Exercise prompt :: Can you write out every item below word for word, leaving out the pictures?

Collected data:
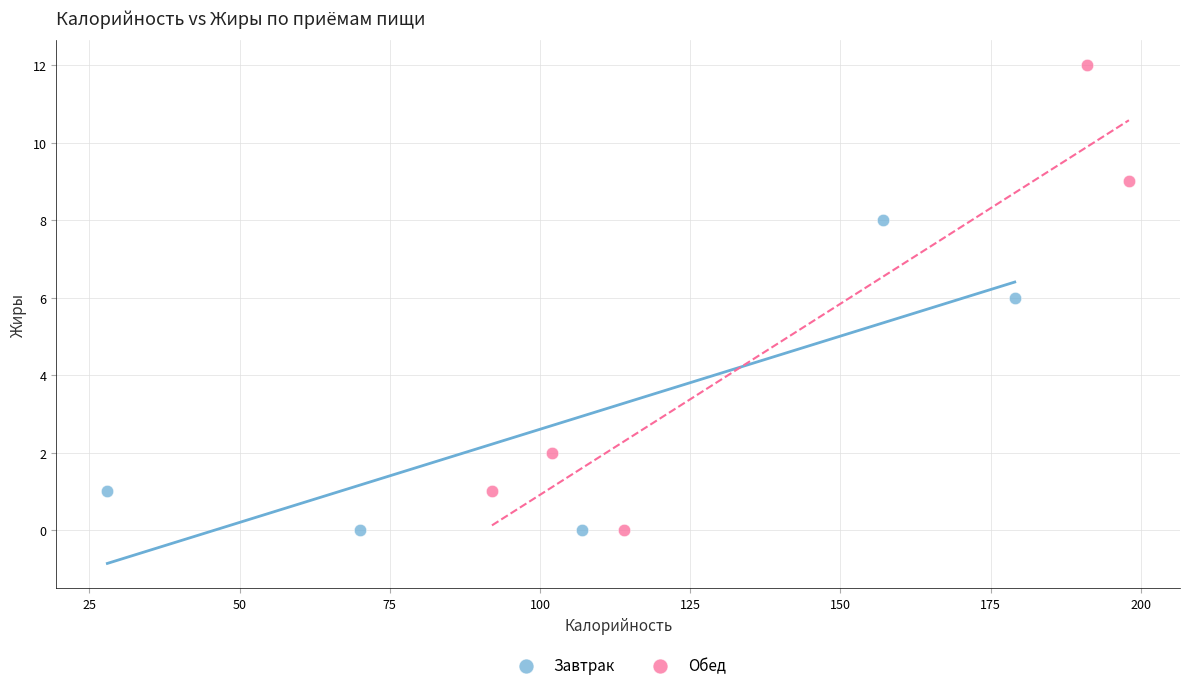

Which series contains the highest Y value?

Обед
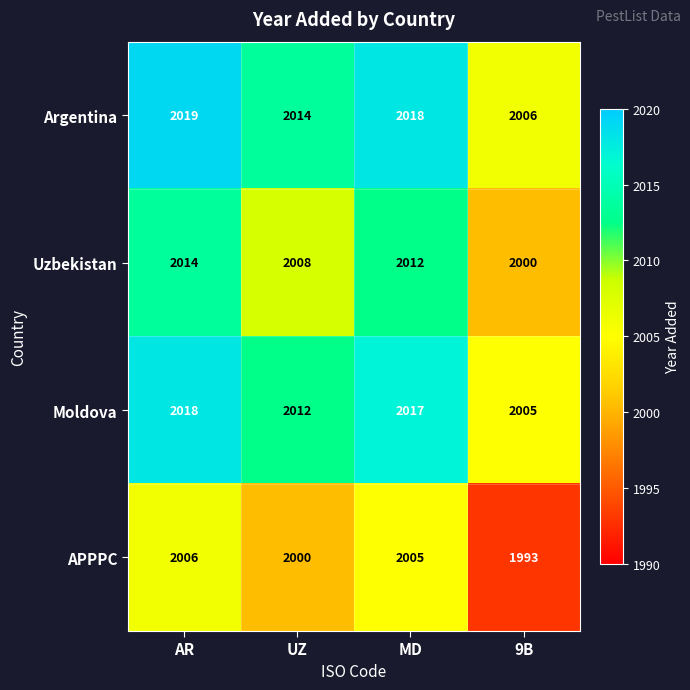

Reading left to right, list all the values displayed in this chart.

Argentina: AR=2019	UZ=2014	MD=2018	9B=2006
Uzbekistan: AR=2014	UZ=2008	MD=2012	9B=2000
Moldova: AR=2018	UZ=2012	MD=2017	9B=2005
APPPC: AR=2006	UZ=2000	MD=2005	9B=1993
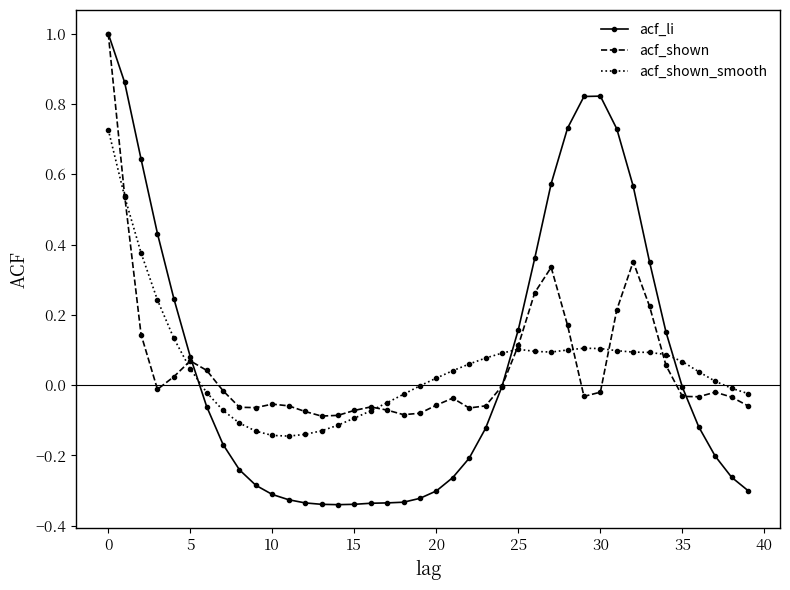

True or false: acf_li has more than 0 interior local peaks.

True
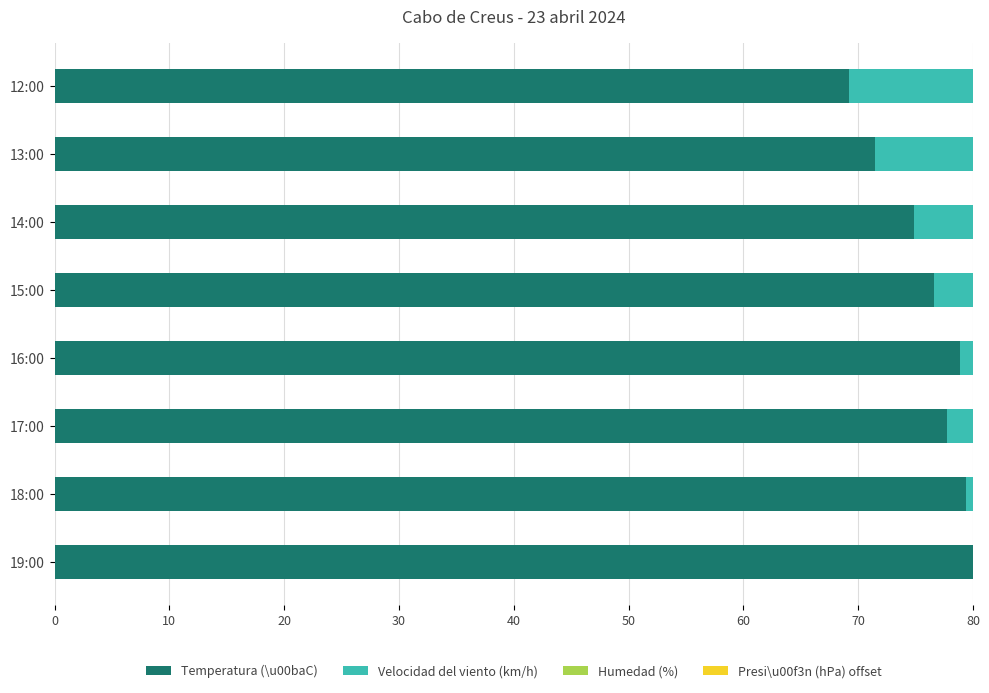

What is the sum of all Temperatura (\u00baC) values?

608.2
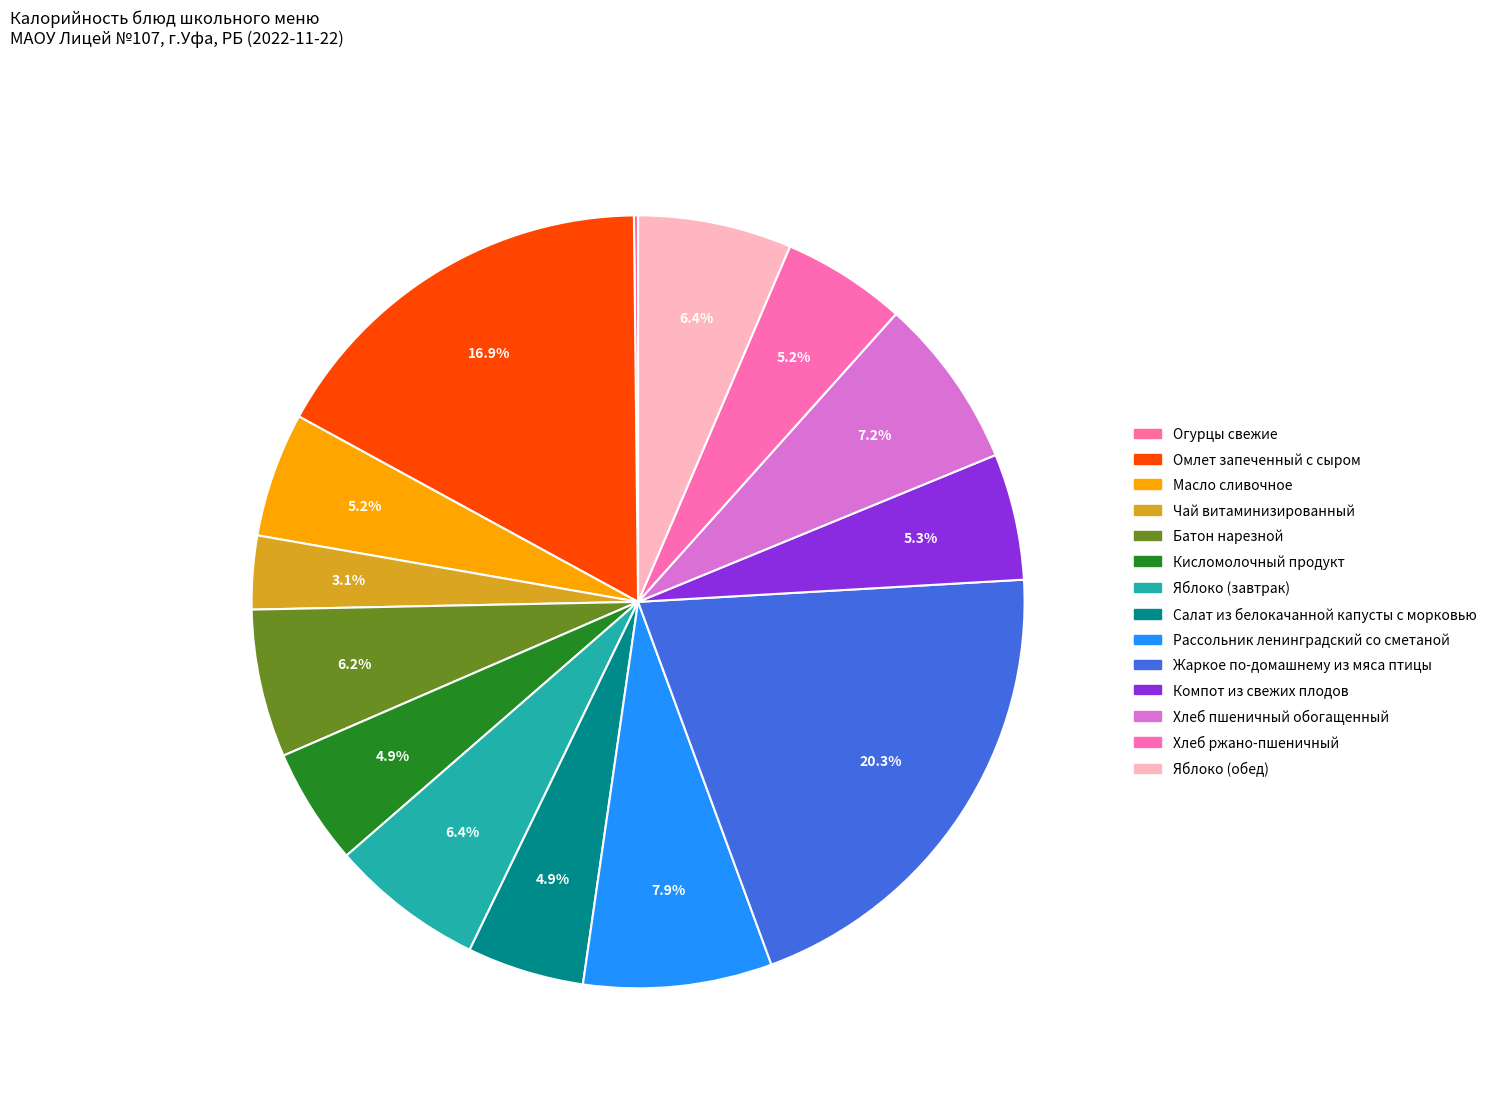

To the nearest percent, what is the combined percentage of Кисломолочный продукт and Жаркое по-домашнему из мяса птицы?

25%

Response ::
Which series contains the highest Y value?

Обед

Reading left to right, list all the values displayed in this chart.

Argentina: AR=2019	UZ=2014	MD=2018	9B=2006
Uzbekistan: AR=2014	UZ=2008	MD=2012	9B=2000
Moldova: AR=2018	UZ=2012	MD=2017	9B=2005
APPPC: AR=2006	UZ=2000	MD=2005	9B=1993

True or false: acf_li has more than 0 interior local peaks.

True

What is the sum of all Temperatura (\u00baC) values?

608.2

To the nearest percent, what is the combined percentage of Кисломолочный продукт and Жаркое по-домашнему из мяса птицы?

25%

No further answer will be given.